When we meet Rena, she is a woman entrenched in self-destructive, dangerous behaviors. She bounces from one extreme to another in seach of some sense of peace and happiness. The tapes playing in her head are universal to us all; if only she were thinner, had a better relationship, had a better job, etc she would find happiness.

Rena comes to the realization that the "if only"s have very little to do with her sense of herself and her happiness. At last, a story of a woman's self-discovery that doesn't end with her finding the right man and living happily ever after!

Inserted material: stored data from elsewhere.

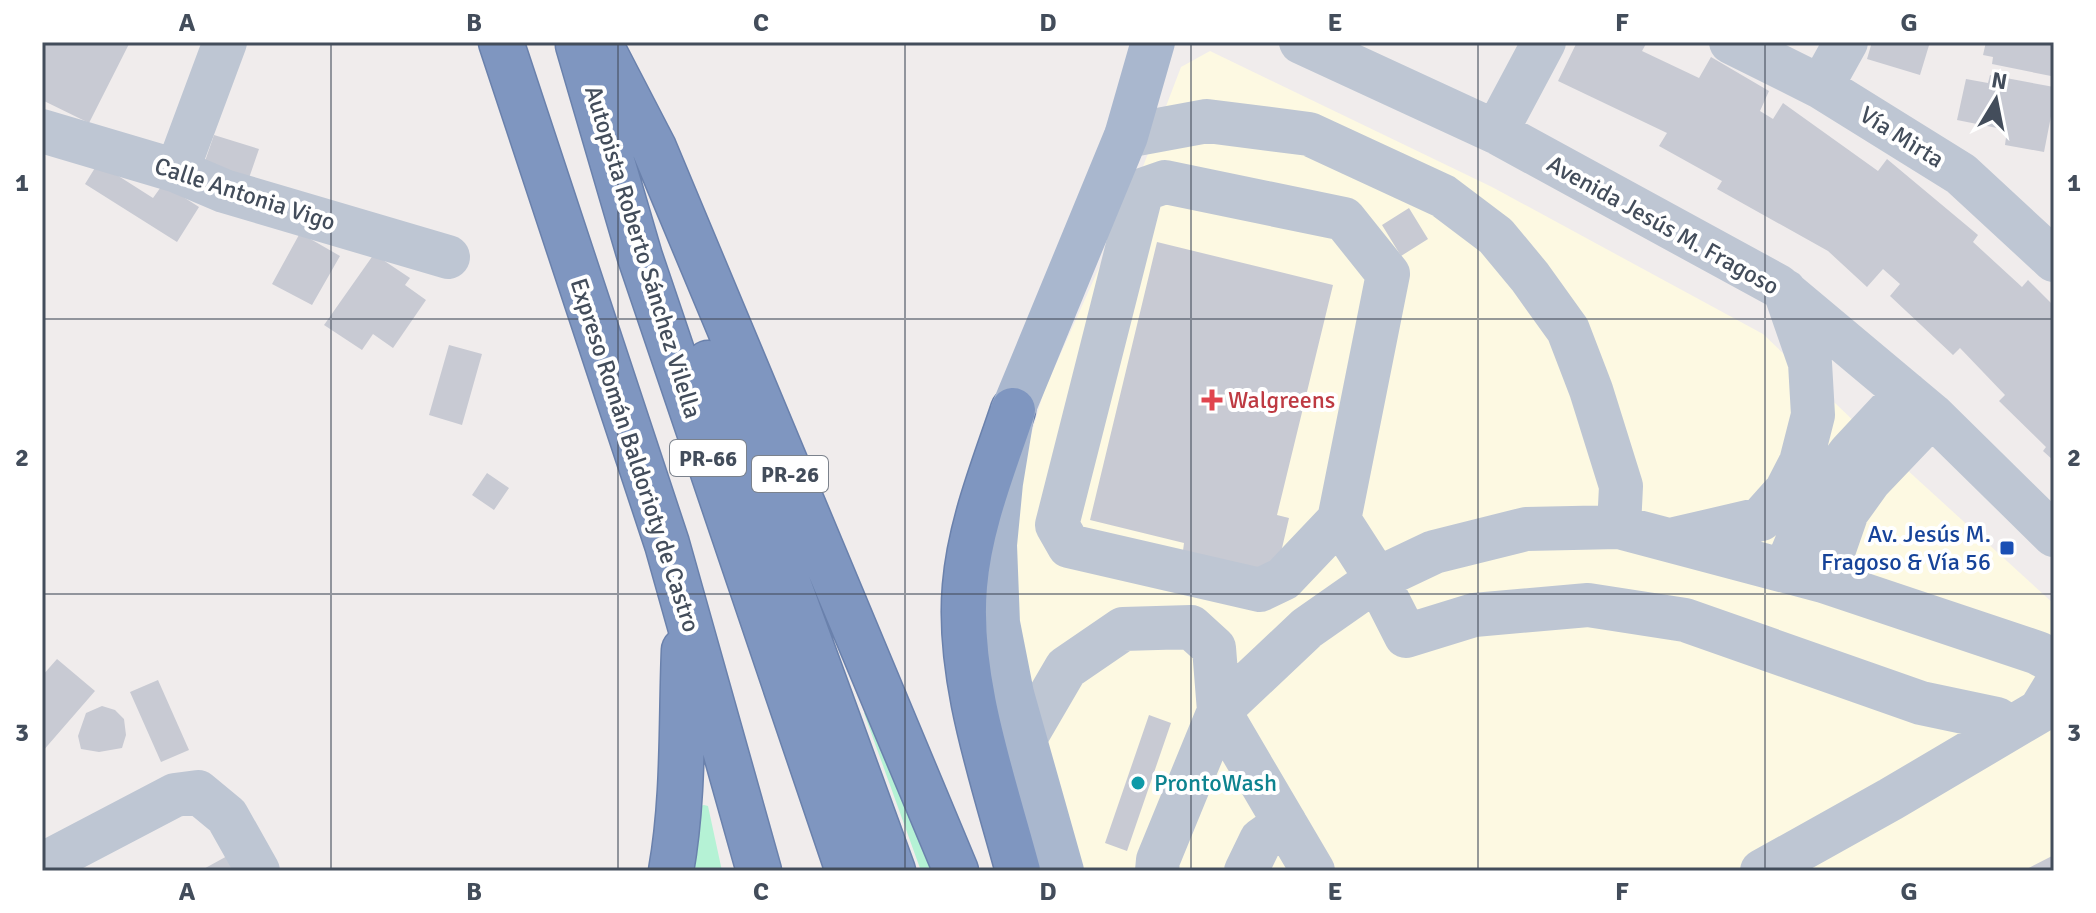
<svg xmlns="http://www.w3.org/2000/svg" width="2096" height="913" font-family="Signika,sans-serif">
  <rect width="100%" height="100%" fill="#f0ecec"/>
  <path fill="#fdf9e2" d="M1210 51 1492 187 1763 334 1859 426 2054 604V871H1081L1008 616 1011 503 1044 391 1136 185 1181 67Z"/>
  <path fill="#b5f2d5" d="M761 467 944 871H921L864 713 867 712Z
    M704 805 708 806 722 871H683L700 806Z"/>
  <path fill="#c8cad3" d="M42 42H130L89 123 42 100Z
    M1577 42H1647L1642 51 1699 78 1711 57 1769 91 1760 111 1773 119 1783 103 1878 171 1887 159 1978 235 1973 242 2022 287 2028 280 2054 306V461L2043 451 2046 447 1999 401 2005 395 1960 348 1953 355 1890 296 1900 284 1883 269 1867 287 1828 251 1717 189 1722 181 1659 146 1667 133 1558 81Z
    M1872 42H1930L1920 75 1867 59Z
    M1986 42H2054V69L2051 76 1992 64 1993 57 1983 55Z
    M1990 75 2054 87V101L2044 152 2005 145 2007 130 1957 120 1966 79 1988 83Z
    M214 135 259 149 249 178 204 164Z
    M98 163 153 198 163 184 199 207 177 242 85 184Z
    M1409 208 1428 239 1401 256 1382 225Z
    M300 233 340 256 312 305 272 284Z
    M1157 242 1333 285 1277 515 1289 518 1276 574 1183 551 1184 543 1090 520Z
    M374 254 410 278 405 285 426 300 393 348 373 334 362 350 324 325Z
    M449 345 482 354 462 425 429 415Z
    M487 473 509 488 494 510 472 495Z
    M57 659 95 691 42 752V676Z
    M158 680 189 750 161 762 130 692Z
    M102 706 115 710 124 719 126 735 122 748 99 752 81 749 78 736 86 713Z
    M1149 715 1171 723 1127 851 1105 843Z
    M229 855 238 871H200Z
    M2054 855V871H2023Z"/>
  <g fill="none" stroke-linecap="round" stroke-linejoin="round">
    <g stroke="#6a81ac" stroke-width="47">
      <path id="highway" d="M501 42 667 544 759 871
        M599 42 654 148 956 871
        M578 45 640 257 848 871
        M708 363 893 871
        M1013 410C994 467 970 525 965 586 957 679 994 781 1018 871
        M671 871C684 798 681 724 684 650"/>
    </g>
    <path stroke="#bec6d3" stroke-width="44" d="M1301 42 1496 132 1778 286 1932 415 2054 535
      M1731 42 1821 87 1961 174 2054 260
      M1821 87 1846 42
      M42 131 177 171 224 191 448 257
      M1496 132 1544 42
      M1126 136 1207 121 1309 134 1443 196 1496 236 1530 277 1568 330 1591 390 1621 486 1619 527
      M177 171 225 42
      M1339 520 1283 579 1260 590 1069 546 1057 525 1142 190 1165 182 1344 219 1388 274 1339 520 1377 579 1406 636 1474 615 1588 605 1685 620 1921 703 1997 719 2009 729
      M1675 539 1761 519 1786 491 1801 462 1813 415 1810 363 1785 291
      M1785 571 1814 501 1850 453 1906 393
      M1823 581 1847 512 1870 480 1932 415
      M1024 740 1066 668 1123 629 1191 627 1214 648 1219 711 1313 871
      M42 871 51 860 175 795 198 792 227 816 258 871
      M1157 871 1158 860 1219 711 1307 628 1377 579 1434 552 1526 529 1619 527 1823 581 2038 653 2054 662
      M1246 871 1261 840 1285 823
      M1762 871 1891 799 2040 711 2054 688"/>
    <path stroke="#a9b7ce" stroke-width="44" d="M1062 871 1012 694 998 623 995 545 1001 483 1013 410 1126 136 1153 42"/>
    <use href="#highway" stroke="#7f96c0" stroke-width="44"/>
  </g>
  <path fill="none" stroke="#434d5b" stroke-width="2" stroke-opacity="0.55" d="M331 42V871M618 42V871M905 42V871M1191 42V871M1478 42V871M1765 42V871M42 319H2054M42 594H2054"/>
  <path fill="#e0444e" stroke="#fff" stroke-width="3" d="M1208 388h8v8h8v8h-8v8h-8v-8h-8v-8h8z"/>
  <rect fill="#1a4fb4" stroke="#fff" stroke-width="3" x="1999" y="540" width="16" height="16" rx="4"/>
  <circle fill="#0f9aa8" stroke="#fff" stroke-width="3" cx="1138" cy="783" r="8"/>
  <g text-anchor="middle" stroke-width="8" stroke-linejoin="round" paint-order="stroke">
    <g fill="#fff" stroke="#7b828c" stroke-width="2">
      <rect x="670" y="440" width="76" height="36" rx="6"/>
      <rect x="752" y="456" width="76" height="36" rx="6"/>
    </g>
    <g font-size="22" font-weight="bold" fill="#434d5b">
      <text x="708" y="466">PR-66</text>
      <text x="790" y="482">PR-26</text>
    </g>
    <g font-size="24" fill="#434d5b" stroke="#fff">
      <text transform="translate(1902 137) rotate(32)" y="8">Vía Mirta</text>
      <text transform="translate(245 194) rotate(18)" y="8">Calle Antonia Vigo</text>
      <text transform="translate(1663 225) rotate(29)" y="8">Avenida Jesús M. Fragoso</text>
      <text transform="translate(643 252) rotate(73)" y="8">Autopista Roberto Sánchez Vilella</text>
      <text transform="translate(635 455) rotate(72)" y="8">Expreso Román Baldorioty de Castro</text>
    </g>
    <g font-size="24" fill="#be3a42" stroke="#fff" text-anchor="start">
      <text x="1228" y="408">Walgreens</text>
    </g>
    <g font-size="24" fill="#164399" stroke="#fff" text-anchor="end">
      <text x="1991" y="542">Av. Jesús M.<tspan x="1991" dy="28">Fragoso &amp; Vía 56</tspan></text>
    </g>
    <g font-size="24" fill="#0d838f" stroke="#fff" text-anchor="start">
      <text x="1154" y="791">ProntoWash</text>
    </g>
  </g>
  <rect width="2096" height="913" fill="none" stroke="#ffffff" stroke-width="88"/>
  <g transform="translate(1996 100) rotate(10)" stroke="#ffffff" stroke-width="6" paint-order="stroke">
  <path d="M0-6L14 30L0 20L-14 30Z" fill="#434d5b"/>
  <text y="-12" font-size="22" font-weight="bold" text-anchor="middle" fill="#434d5b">N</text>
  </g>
  <rect x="44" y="44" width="2008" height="825" fill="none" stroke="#434d5b" stroke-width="3"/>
  <g font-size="26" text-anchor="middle" font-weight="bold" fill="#434d5b">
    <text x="187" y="31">A</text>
    <text x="474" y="31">B</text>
    <text x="761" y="31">C</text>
    <text x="1048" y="31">D</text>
    <text x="1335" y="31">E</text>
    <text x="1622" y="31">F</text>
    <text x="1909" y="31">G</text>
    <text x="22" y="191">1</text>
    <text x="2074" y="191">1</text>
    <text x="22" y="466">2</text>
    <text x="2074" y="466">2</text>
    <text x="22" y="741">3</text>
    <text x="2074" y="741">3</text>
    <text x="187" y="900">A</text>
    <text x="474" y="900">B</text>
    <text x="761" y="900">C</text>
    <text x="1048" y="900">D</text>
    <text x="1335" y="900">E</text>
    <text x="1622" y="900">F</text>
    <text x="1909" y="900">G</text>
  </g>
</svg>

There are no quick fixes, no knight in shining armor, but there is empowerment and healing. The reader quickly becomes invested in this story; the writing is of such high quality. "The Fifth Goddess" is intelligent, brutally honest, and a book I'm very happy to recommend highly.

Catie Gosselin
© Copyright 2000

Inscriptions Magazine
"The Fifth Goddess" by Staci Backauskas
Reviewed by Heather Froeschl (writing1(at)
Publisher: Jai Creations
Format: Paperback
ISBN: 0-9675259-0-X
Rating: * * * stars (out of 4)

Rena Sutcliff is on a journey to self-discovery. As we all are, Rena has conflict within herself. In "The Fifth Goddess," these conflicts are characterized as Goddesses. We follow her ups and downs and radical life changes as Rena tells us her story.

When we meet her, Rena is overweight and addicted to food. She satisfies her cravings for love, respect and acceptance by gorging herself and then she feels worse. Erishkigal represents the part of Rena that is dominated by fear and self-criticism.

Rebelling against her feelings of self-disgust Rena replaces her food addiction with recreational drugs, meaningless sex and generally doing what feels good. Kali is the Goddess that rules with destruction.

Snapping out of her drugged stupor after she almost loses her grandmother and her job, she focuses on her career and becomes successful enough to create her own opportunities. Inanna is the Goddess who guides with logic.

Becoming successful at work has it's price though and Rena is not happy with who she has become. Steps must be taken to reclaim her soul. Kuan Yin is the goddess who knows that enlightenment is the only true path to happiness.

Rena is faced with great loss and realizations of aspects of life that she has never considered. Can she find herself and be happy in this life?

Staci Backauskas takes us through a delicate process of self-discovery in Rena and in ourselves. The plot is a web, woven so intricately that every turn leads us into another, and all are essential strands to the whole.

Rena is someone whom I can relate to. She is real. She is confused, scared, confident and contrary. She must learn to love herself, as must we all. Her goddesses are little on their own, but combined they are a force, and complete with Rena, they are herself. The point of the book is clear: We all must work with our personal nuances to be happy. We cannot let our destructive sides rule for too long, nor our logical side, either.

It took me a few chapters to get into the goddess' viewpoints, but it was well worth the effort. "The Fifth Goddess" is a down-to-earth read -- sometimes raunchy, sometimes sad, even embarrassing and disgusting at times, but it was very real and I appreciated that.